When police are trained, they learn a lot about the law, ethics, shoot-don't shoot scenarios. They get skills, and tools, but is that enough?

"If you put the skills and tools into the hands of somebody with the wrong heart-set, mind-set, what you have created, and in every class the answer has always been, you've created a monster," said Michael Nila, founder of Blue Courage.

Nila spent 29 years on the Aurora Police Department retiring as a Commander. In the years since, he has spearheaded a training concept called Blue Courage. It focuses on the human development of the officer. Empathy, compassion, resilience are vital to being a good cop, but police training traditionally has focused little on mental attitude, the effect of high stress and cynicism.
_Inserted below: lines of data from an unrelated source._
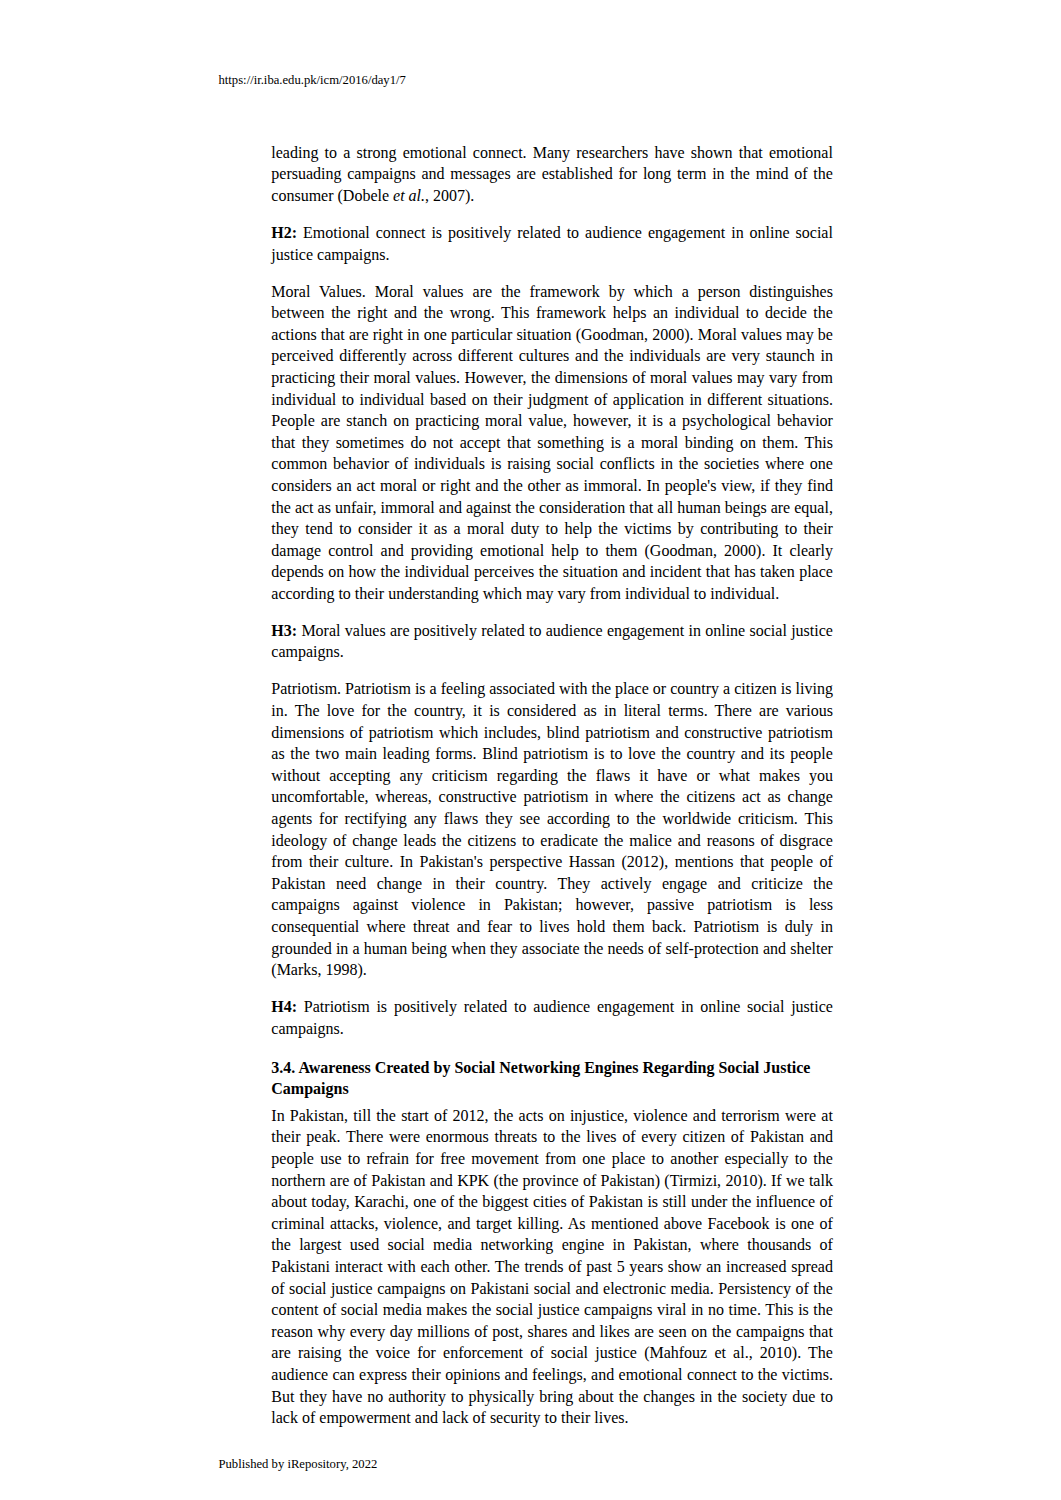https://ir.iba.edu.pk/icm/2016/day1/7
leading to a strong emotional connect. Many researchers have shown that emotional persuading campaigns and messages are established for long term in the mind of the consumer (Dobele et al., 2007).
H2: Emotional connect is positively related to audience engagement in online social justice campaigns.
Moral Values. Moral values are the framework by which a person distinguishes between the right and the wrong. This framework helps an individual to decide the actions that are right in one particular situation (Goodman, 2000). Moral values may be perceived differently across different cultures and the individuals are very staunch in practicing their moral values. However, the dimensions of moral values may vary from individual to individual based on their judgment of application in different situations. People are stanch on practicing moral value, however, it is a psychological behavior that they sometimes do not accept that something is a moral binding on them. This common behavior of individuals is raising social conflicts in the societies where one considers an act moral or right and the other as immoral. In people's view, if they find the act as unfair, immoral and against the consideration that all human beings are equal, they tend to consider it as a moral duty to help the victims by contributing to their damage control and providing emotional help to them (Goodman, 2000). It clearly depends on how the individual perceives the situation and incident that has taken place according to their understanding which may vary from individual to individual.
H3: Moral values are positively related to audience engagement in online social justice campaigns.
Patriotism. Patriotism is a feeling associated with the place or country a citizen is living in. The love for the country, it is considered as in literal terms. There are various dimensions of patriotism which includes, blind patriotism and constructive patriotism as the two main leading forms. Blind patriotism is to love the country and its people without accepting any criticism regarding the flaws it have or what makes you uncomfortable, whereas, constructive patriotism in where the citizens act as change agents for rectifying any flaws they see according to the worldwide criticism. This ideology of change leads the citizens to eradicate the malice and reasons of disgrace from their culture. In Pakistan's perspective Hassan (2012), mentions that people of Pakistan need change in their country. They actively engage and criticize the campaigns against violence in Pakistan; however, passive patriotism is less consequential where threat and fear to lives hold them back. Patriotism is duly in grounded in a human being when they associate the needs of self-protection and shelter (Marks, 1998).
H4: Patriotism is positively related to audience engagement in online social justice campaigns.
3.4. Awareness Created by Social Networking Engines Regarding Social Justice Campaigns
In Pakistan, till the start of 2012, the acts on injustice, violence and terrorism were at their peak. There were enormous threats to the lives of every citizen of Pakistan and people use to refrain for free movement from one place to another especially to the northern are of Pakistan and KPK (the province of Pakistan) (Tirmizi, 2010). If we talk about today, Karachi, one of the biggest cities of Pakistan is still under the influence of criminal attacks, violence, and target killing. As mentioned above Facebook is one of the largest used social media networking engine in Pakistan, where thousands of Pakistani interact with each other. The trends of past 5 years show an increased spread of social justice campaigns on Pakistani social and electronic media. Persistency of the content of social media makes the social justice campaigns viral in no time. This is the reason why every day millions of post, shares and likes are seen on the campaigns that are raising the voice for enforcement of social justice (Mahfouz et al., 2010). The audience can express their opinions and feelings, and emotional connect to the victims. But they have no authority to physically bring about the changes in the society due to lack of empowerment and lack of security to their lives.
Published by iRepository, 2022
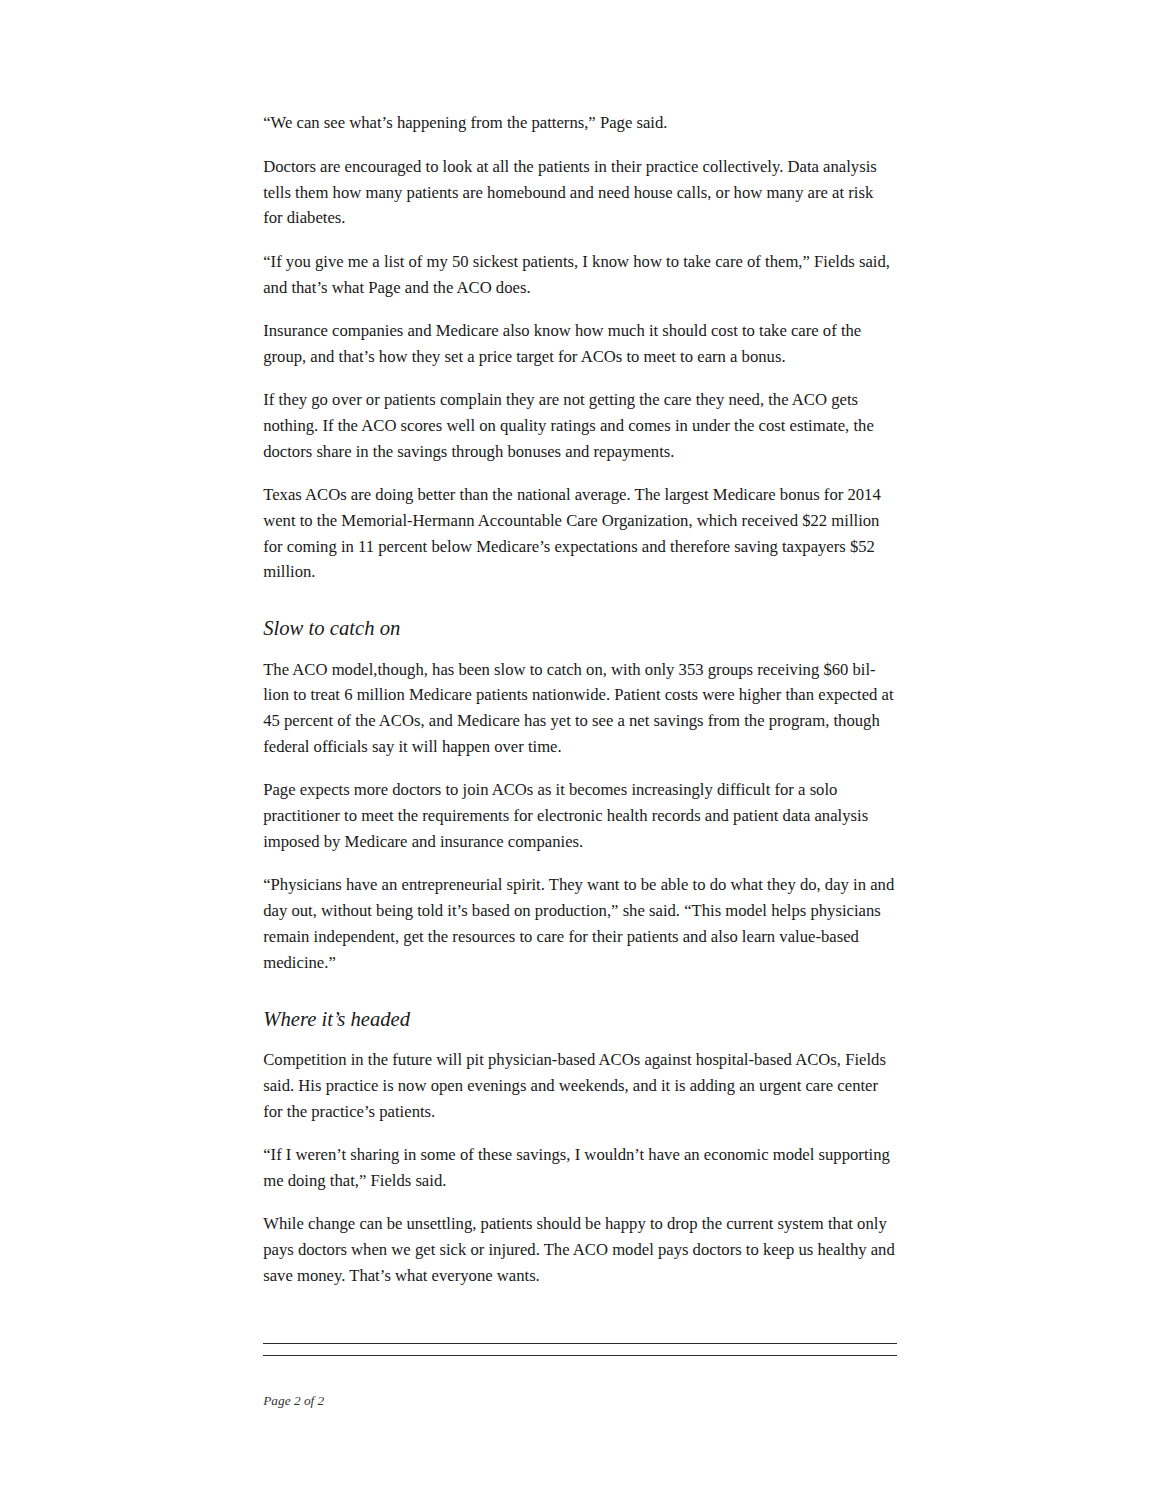“We can see what’s happening from the patterns,” Page said.
Doctors are encouraged to look at all the patients in their practice collectively. Data analysis tells them how many patients are homebound and need house calls, or how many are at risk for diabetes.
“If you give me a list of my 50 sickest patients, I know how to take care of them,” Fields said, and that’s what Page and the ACO does.
Insurance companies and Medicare also know how much it should cost to take care of the group, and that’s how they set a price target for ACOs to meet to earn a bonus.
If they go over or patients complain they are not getting the care they need, the ACO gets nothing. If the ACO scores well on quality ratings and comes in under the cost estimate, the doctors share in the savings through bonuses and repayments.
Texas ACOs are doing better than the national average. The largest Medicare bonus for 2014 went to the Memorial-Hermann Accountable Care Organization, which received $22 million for coming in 11 percent below Medicare’s expectations and therefore saving taxpayers $52 million.
Slow to catch on
The ACO model,though, has been slow to catch on, with only 353 groups receiving $60 bil-lion to treat 6 million Medicare patients nationwide. Patient costs were higher than expected at 45 percent of the ACOs, and Medicare has yet to see a net savings from the program, though federal officials say it will happen over time.
Page expects more doctors to join ACOs as it becomes increasingly difficult for a solo practitioner to meet the requirements for electronic health records and patient data analysis imposed by Medicare and insurance companies.
“Physicians have an entrepreneurial spirit. They want to be able to do what they do, day in and day out, without being told it’s based on production,” she said. “This model helps physicians remain independent, get the resources to care for their patients and also learn value-based medicine.”
Where it’s headed
Competition in the future will pit physician-based ACOs against hospital-based ACOs, Fields said. His practice is now open evenings and weekends, and it is adding an urgent care center for the practice’s patients.
“If I weren’t sharing in some of these savings, I wouldn’t have an economic model supporting me doing that,” Fields said.
While change can be unsettling, patients should be happy to drop the current system that only pays doctors when we get sick or injured. The ACO model pays doctors to keep us healthy and save money. That’s what everyone wants.
Page 2 of 2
"We knew all these things way back when I started in policing in the early 1970's. We have never really done anything. We never really intentionally attacked it," Nila said.

That is changing. Blue Courage is being woven into police training here in Chicago, and in police departments in 40 states.

Tools are very important, but things like managing stress, getting sleep, finding a re-set button are critical to what's in the heart and head.

"We're educating them about the science, the art, the biology, all these different things that it takes for use to be at our very best under the most difficult of circumstances," said Nila.

Nila's work is now being recognized with a meritorious public service award from the U.S. Attorney General. There's plenty of anecdotal evidence that Blue Courage is having a positive influence, but hard data is needed, and gathering it is just starting. Still its practitioners see it as necessary culture change.

"Absolutely it's culture change. It's culture change from an individual and culture change from an organization, and it's culture change from the entire profession," Nila said.